Kata-kata Dinda menusuk hati Satria. Ia tidak bisa membantah. Ia tahu, Mulia tidak pernah mengatakan ia mencintainya. Tapi, ia juga tidak bisa percaya bahwa Mulia sejahat itu.
"Aku tahu, kamu itu orang yang baik, Satria," Dinda melanjutkan. "Kamu hanya terlalu naif. Tapi, aku di sini. Aku akan selalu ada untukmu." Dinda bangkit dari kursinya, berjalan mendekati Satria. Ia memeluk Satria dari belakang. "Kamu tidak perlu sedih lagi, Satria. Kamu punya aku."
Satria terdiam. Ia merasakan kehangatan dari pelukan Dinda. Tapi, hatinya terasa dingin.
"Aku akan membuatmu bahagia," Dinda berbisik. "Aku akan pastikan, kamu akan melupakan Mulia. Kita akan menikah, kita akan punya anak, kita akan punya hidup yang bahagia."

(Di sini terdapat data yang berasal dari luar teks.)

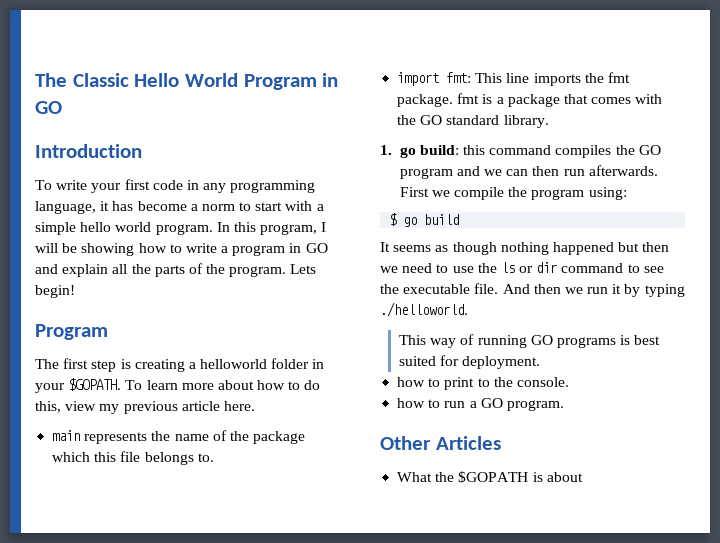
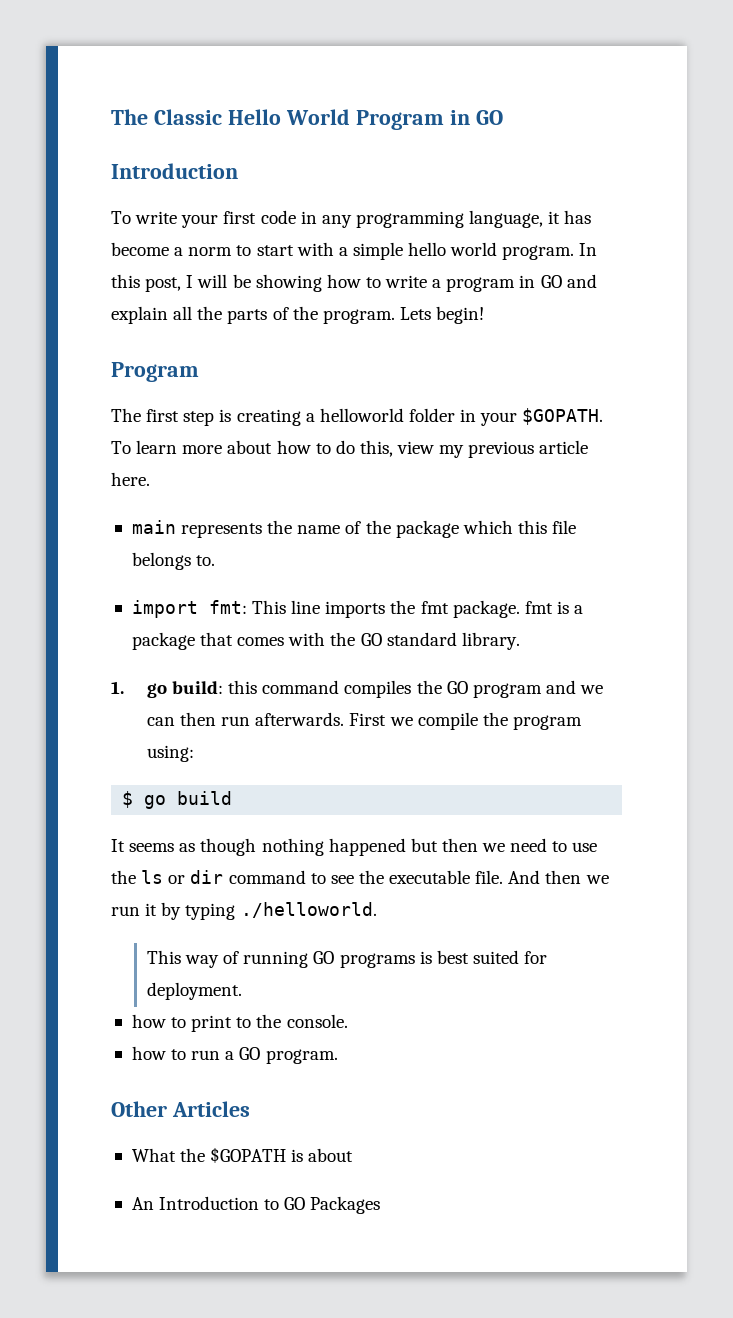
[260,224,318,235] program, -> [145,277,182,292] post,
(583, 477) none -> [131,1196,381,1214] // An Introduction to GO Packages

Satria tidak menjawab. Ia hanya bisa memikirkan Mulia. Ia memikirkan senyum Mulia, ia memikirkan tawanya, ia memikirkan semua kenangan yang mereka miliki.
"Ayo, Satria," Dinda memutar tubuh Satria, lalu mencium bibirnya. Satria terkejut. Ia tidak membalas. Ia hanya bisa diam, membiarkan Dinda melakukan apa pun yang ia mau.
"Kamu suka?" tanya Dinda, tersenyum licik.
Satria menggelengkan kepalanya. "Maaf, Dinda. Aku tidak bisa."
Dinda terkejut. "Kenapa? Kenapa tidak?"